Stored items
------

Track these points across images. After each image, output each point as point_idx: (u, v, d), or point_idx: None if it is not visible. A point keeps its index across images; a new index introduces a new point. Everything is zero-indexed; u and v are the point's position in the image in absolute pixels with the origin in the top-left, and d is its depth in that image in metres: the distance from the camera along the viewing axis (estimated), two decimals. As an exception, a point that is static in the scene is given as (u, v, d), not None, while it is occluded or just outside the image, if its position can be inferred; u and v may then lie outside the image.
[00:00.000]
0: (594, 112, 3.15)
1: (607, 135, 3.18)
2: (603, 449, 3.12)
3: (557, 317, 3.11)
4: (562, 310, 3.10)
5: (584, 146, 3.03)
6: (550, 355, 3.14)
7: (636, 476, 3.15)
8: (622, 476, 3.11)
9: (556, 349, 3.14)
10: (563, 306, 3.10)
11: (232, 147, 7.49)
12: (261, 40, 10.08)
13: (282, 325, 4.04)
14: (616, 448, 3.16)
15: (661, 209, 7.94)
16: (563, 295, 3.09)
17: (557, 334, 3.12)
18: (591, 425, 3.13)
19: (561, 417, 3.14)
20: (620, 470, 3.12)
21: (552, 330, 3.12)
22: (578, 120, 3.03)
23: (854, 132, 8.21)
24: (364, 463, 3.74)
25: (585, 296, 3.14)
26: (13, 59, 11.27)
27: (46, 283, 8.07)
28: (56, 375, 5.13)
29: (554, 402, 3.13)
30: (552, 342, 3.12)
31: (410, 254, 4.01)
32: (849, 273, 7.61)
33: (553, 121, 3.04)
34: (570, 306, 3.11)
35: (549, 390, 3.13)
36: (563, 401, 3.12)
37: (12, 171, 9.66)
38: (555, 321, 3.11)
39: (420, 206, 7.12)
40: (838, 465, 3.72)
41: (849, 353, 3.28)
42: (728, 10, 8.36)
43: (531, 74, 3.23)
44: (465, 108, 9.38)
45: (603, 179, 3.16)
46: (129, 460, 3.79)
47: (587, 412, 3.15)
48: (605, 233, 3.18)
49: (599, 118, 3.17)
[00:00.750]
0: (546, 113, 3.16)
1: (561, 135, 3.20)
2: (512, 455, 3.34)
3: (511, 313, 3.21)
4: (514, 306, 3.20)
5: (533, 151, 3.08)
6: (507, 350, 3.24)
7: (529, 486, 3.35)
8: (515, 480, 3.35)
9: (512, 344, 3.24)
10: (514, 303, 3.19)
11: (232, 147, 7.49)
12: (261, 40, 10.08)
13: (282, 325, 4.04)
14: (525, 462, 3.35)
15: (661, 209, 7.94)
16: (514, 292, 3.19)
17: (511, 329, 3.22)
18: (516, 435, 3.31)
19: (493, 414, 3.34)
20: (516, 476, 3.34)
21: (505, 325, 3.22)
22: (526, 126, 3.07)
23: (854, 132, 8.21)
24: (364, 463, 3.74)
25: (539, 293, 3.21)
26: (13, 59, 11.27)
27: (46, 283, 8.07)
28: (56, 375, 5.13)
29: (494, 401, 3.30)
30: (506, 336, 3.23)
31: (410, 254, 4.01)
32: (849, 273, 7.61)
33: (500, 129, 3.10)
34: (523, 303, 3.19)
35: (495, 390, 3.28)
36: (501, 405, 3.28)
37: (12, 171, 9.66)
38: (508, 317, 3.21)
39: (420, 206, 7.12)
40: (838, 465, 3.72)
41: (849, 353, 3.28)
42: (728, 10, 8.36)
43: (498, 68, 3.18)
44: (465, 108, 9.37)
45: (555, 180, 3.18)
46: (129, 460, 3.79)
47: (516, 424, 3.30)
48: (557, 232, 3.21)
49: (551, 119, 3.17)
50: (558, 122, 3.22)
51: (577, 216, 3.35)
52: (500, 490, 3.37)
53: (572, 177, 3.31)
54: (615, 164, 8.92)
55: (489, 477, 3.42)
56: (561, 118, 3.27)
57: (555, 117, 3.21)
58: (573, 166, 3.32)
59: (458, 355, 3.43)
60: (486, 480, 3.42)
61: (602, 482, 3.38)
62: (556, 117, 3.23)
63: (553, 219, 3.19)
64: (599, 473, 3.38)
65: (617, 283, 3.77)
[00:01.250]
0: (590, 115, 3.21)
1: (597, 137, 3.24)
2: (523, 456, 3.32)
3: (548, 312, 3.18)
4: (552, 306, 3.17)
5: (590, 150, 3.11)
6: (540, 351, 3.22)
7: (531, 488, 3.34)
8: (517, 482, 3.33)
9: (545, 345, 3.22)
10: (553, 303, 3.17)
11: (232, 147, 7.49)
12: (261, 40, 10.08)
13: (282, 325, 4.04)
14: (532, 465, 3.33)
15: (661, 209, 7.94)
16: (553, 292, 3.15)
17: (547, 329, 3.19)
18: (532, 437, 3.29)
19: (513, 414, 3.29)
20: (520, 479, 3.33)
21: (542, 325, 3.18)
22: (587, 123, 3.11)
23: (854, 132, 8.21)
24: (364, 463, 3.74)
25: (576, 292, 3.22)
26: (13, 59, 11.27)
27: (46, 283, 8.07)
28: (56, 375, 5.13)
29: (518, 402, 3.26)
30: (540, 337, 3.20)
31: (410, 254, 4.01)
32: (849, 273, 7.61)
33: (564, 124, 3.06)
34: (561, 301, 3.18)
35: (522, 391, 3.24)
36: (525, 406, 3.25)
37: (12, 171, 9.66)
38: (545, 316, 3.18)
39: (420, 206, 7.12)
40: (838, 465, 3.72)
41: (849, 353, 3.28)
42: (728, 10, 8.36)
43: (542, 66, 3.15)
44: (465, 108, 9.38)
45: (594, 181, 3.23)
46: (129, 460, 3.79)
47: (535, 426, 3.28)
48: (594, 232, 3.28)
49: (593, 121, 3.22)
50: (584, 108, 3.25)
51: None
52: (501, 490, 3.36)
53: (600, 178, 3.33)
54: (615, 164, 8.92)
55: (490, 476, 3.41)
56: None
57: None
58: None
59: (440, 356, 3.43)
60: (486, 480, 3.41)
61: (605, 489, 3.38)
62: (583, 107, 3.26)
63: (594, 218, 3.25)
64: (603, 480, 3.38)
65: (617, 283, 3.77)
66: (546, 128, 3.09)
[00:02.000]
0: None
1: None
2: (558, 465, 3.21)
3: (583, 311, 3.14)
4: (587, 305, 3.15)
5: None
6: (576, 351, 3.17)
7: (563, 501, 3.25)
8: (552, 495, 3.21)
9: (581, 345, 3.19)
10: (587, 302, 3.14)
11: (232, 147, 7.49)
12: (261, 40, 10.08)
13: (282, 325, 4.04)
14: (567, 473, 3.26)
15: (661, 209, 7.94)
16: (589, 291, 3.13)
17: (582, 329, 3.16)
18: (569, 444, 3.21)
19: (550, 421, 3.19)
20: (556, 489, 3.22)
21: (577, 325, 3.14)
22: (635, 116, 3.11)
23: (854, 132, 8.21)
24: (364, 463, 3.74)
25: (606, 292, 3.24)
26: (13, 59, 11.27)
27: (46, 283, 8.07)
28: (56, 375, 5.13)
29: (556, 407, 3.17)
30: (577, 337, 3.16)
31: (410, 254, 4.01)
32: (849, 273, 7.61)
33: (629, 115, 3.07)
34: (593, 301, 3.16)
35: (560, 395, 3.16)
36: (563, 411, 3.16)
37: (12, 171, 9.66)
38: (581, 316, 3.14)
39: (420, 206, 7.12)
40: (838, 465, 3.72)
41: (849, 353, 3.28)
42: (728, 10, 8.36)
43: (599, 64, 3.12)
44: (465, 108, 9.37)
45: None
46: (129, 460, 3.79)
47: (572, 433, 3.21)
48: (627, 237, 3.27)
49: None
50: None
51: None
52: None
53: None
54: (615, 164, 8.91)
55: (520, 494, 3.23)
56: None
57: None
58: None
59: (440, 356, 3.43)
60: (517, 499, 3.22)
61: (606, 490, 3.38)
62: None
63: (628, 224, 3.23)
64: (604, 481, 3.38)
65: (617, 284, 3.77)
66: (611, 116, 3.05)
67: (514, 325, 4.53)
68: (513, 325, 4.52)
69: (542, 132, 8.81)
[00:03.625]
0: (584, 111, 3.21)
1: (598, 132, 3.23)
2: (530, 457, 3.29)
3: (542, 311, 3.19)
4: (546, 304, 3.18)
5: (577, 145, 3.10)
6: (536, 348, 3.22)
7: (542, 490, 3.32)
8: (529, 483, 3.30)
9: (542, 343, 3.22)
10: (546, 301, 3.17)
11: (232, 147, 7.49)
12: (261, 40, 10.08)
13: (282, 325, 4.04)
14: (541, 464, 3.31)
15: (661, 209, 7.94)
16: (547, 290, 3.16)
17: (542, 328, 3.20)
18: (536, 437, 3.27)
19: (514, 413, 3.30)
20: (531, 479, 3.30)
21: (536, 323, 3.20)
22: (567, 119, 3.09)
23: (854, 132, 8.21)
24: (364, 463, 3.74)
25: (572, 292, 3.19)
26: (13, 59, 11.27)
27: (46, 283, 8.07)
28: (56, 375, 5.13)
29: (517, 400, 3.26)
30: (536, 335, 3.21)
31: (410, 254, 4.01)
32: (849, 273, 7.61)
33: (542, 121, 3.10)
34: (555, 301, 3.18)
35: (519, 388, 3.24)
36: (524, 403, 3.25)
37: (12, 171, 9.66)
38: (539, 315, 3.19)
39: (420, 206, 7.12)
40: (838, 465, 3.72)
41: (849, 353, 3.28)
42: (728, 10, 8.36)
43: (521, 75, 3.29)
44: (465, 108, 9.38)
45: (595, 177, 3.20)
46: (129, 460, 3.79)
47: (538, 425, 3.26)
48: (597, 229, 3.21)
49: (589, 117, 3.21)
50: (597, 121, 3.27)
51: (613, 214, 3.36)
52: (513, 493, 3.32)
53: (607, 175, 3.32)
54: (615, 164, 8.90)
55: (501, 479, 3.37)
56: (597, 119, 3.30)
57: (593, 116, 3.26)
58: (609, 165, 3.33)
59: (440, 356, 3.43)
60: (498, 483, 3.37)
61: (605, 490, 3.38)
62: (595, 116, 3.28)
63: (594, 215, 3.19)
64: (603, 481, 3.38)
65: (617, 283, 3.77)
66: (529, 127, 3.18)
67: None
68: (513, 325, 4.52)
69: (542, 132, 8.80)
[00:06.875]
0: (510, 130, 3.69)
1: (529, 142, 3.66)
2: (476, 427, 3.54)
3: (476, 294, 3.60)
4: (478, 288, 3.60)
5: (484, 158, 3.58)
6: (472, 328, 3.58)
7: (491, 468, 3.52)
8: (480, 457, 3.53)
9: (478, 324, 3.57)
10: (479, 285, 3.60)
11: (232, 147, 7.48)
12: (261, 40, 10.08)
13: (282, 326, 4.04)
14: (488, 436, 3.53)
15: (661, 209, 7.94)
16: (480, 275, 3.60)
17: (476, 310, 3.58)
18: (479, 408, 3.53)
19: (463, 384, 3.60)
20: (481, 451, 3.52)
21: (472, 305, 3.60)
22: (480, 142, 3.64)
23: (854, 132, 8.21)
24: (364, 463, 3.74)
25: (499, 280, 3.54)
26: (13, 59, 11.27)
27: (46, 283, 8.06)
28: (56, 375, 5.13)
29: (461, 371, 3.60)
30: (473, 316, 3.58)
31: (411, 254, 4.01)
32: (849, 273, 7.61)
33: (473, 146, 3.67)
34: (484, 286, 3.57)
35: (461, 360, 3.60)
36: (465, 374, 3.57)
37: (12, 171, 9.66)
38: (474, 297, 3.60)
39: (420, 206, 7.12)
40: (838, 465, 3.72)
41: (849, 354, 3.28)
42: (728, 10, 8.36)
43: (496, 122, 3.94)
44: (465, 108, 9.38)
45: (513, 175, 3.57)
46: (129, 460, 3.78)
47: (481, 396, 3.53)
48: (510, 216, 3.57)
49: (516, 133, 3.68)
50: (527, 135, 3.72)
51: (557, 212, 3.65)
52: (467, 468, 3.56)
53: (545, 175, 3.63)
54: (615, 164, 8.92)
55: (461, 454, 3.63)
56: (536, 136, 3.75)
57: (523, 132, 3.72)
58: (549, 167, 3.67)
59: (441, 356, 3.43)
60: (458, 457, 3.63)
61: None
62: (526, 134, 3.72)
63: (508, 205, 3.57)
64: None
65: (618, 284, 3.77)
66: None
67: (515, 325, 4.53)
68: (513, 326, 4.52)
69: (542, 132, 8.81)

------

### WHAT TO WORK ON
Transcribe the records above from the line holding "50: (558, 122, 3.22)" down to the line holding "0: (590, 115, 3.21)", inclusive, without adding anything.

### RESPONSE TO THE EXERCISE
50: (558, 122, 3.22)
51: (577, 216, 3.35)
52: (500, 490, 3.37)
53: (572, 177, 3.31)
54: (615, 164, 8.92)
55: (489, 477, 3.42)
56: (561, 118, 3.27)
57: (555, 117, 3.21)
58: (573, 166, 3.32)
59: (458, 355, 3.43)
60: (486, 480, 3.42)
61: (602, 482, 3.38)
62: (556, 117, 3.23)
63: (553, 219, 3.19)
64: (599, 473, 3.38)
65: (617, 283, 3.77)
[00:01.250]
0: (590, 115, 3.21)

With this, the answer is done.